Albert Prefontaine

Albert Prefontaine

Albert Préfontaine (October 11, 1862 - February 21, 1935) was a politician in Manitoba, Canada. He served as leader of the Manitoba Conservatives in the late 1910s, and was subsequently a member of the United Farmers of Manitoba.

Born in St. Ephrem, Canada East (now Québec), Préfontaine was educated in Greenfield, Massachusetts. He subsequently moved to Manitoba, where he worked as a farmer and store manager and served as Reeve of the municipality of Salaberry from 1892 to 1896.

Préfontaine was first elected to the provincial parliament in 1903, running for Rodmond P. Roblin's governing Conservatives in the francophone riding of Carillon. He was re-elected in 1907 and 1910.

In 1914, Préfontaine lost his seat to Liberal Thomas Molloy by seven votes. He was re-elected the following year, despite the disastrous showing of the Conservatives in the rest of the province. His victory may be credited to the fact that the provincial Conservatives were seen as more supportive of francophone rights than were Tobias C. Norris's Liberals (indeed, Norris' government withdrew state funding for French-language education soon after the election).

Conservative leader James Aikins lost his seat in the 1915 election, and Préfontaine was chosen to lead the small opposition caucus in parliament (he was officially sworn in as leader of the opposition in January 1916).
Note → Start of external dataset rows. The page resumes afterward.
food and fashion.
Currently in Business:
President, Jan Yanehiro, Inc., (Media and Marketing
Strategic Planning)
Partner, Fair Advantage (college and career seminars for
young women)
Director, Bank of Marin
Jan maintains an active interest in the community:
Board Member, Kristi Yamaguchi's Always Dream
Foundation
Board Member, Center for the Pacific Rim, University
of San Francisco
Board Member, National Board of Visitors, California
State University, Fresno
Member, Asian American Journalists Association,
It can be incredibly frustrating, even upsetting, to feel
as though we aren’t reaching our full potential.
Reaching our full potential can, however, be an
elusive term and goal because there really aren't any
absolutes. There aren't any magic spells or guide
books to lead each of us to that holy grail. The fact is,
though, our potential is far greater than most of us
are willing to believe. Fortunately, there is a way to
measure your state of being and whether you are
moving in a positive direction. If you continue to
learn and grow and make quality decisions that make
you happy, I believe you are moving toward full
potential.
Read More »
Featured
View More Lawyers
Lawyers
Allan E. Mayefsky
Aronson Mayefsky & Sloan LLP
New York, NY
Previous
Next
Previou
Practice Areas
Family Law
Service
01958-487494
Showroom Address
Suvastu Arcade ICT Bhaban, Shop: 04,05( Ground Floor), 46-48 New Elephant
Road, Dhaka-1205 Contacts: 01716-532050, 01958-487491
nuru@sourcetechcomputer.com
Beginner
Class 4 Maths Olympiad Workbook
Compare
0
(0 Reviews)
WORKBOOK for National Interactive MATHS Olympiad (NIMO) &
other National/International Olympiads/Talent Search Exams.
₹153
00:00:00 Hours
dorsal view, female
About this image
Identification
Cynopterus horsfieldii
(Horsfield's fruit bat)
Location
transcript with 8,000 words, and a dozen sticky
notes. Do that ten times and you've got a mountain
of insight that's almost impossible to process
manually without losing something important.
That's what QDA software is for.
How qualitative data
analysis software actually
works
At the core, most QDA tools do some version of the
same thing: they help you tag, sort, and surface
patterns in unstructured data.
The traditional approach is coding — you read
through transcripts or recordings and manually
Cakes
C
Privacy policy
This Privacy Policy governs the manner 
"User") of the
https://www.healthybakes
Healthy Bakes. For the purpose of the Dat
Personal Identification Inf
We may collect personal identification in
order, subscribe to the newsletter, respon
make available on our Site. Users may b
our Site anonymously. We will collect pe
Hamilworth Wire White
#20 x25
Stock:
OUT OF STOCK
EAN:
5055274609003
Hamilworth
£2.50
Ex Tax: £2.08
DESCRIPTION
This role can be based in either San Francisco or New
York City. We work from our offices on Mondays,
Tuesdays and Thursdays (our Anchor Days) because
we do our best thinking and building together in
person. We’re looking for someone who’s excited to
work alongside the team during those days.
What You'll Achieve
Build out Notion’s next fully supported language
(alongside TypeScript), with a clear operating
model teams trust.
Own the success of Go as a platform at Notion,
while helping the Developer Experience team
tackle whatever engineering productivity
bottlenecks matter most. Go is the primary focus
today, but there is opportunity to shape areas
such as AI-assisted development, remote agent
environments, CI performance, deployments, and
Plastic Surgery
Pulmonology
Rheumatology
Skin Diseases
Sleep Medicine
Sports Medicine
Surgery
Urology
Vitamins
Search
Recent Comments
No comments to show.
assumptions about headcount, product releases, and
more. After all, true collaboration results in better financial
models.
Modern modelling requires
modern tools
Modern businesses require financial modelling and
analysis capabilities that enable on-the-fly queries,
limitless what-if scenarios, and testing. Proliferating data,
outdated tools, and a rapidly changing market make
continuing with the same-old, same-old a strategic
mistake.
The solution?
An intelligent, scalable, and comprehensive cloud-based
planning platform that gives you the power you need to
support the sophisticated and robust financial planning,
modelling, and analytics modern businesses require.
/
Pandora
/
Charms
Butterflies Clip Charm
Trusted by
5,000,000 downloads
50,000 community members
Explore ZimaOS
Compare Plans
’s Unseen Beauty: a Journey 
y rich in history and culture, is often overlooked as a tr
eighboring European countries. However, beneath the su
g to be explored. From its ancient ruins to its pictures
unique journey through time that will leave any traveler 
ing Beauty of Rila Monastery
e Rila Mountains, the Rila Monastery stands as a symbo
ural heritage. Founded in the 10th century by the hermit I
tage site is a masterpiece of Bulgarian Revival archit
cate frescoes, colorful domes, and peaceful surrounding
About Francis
He declined to be a candidate in the party's official leadership convention, held on November 6, 1919.

Although it had been in government from 1900 to 1915, the Conservative Party of Manitoba was marginalized by developments in the later half of the 1910s. Increasingly radicalized farmer and labour groups were forming political organizations of their own, and the old divisions between Grit and Tory no longer seemed as relevant. The Conservatives again fared poorly in the election of 1920, and Préfontaine was personally defeated by Farmer candidate Maurice Duprey.

After this loss, Préfontaine detached himself from the Conservative Party. He ran as an Independent in the federal election of 1921 (losing to Progressive candidate Arthur Beaubien), and subsequently left the Conservatives to join the United Farmers of Manitoba. Running as an official UFM candidate, he was re-elected Carillon in 1922.

On December 3, 1923, Premier John Bracken appointed Préfontaine to the high-level cabinet positions of Provincial Secretary, Provincial Lands Commissioner and Railway Commissioner. Préfontaine also became Minister of Agriculture in 1925. In the 1927 election, he defeated his old nemesis Thomas Molloy by a landslide.

Préfontaine stood down as Provincial Secretary, Provincial Lands Commissioner and Minister of Agriculture in 1928, though he retained the Railway Commissioner's position until 1932. He was re-elected in that year's general election, and continued to serve the franco-Manitoban community as a Minister without Portfolio until his death in 1935.

Préfontaine's career reveals the continued importance of the francophone community to Manitoba politics, even after immigration from Ontario and Eastern Europe had significantly reduced their relative strength. His decision to join the UFM was indicative of a larger cultural change, as franco-Manitobans became an important part of the Progressive Party of Manitoba during its long period in government.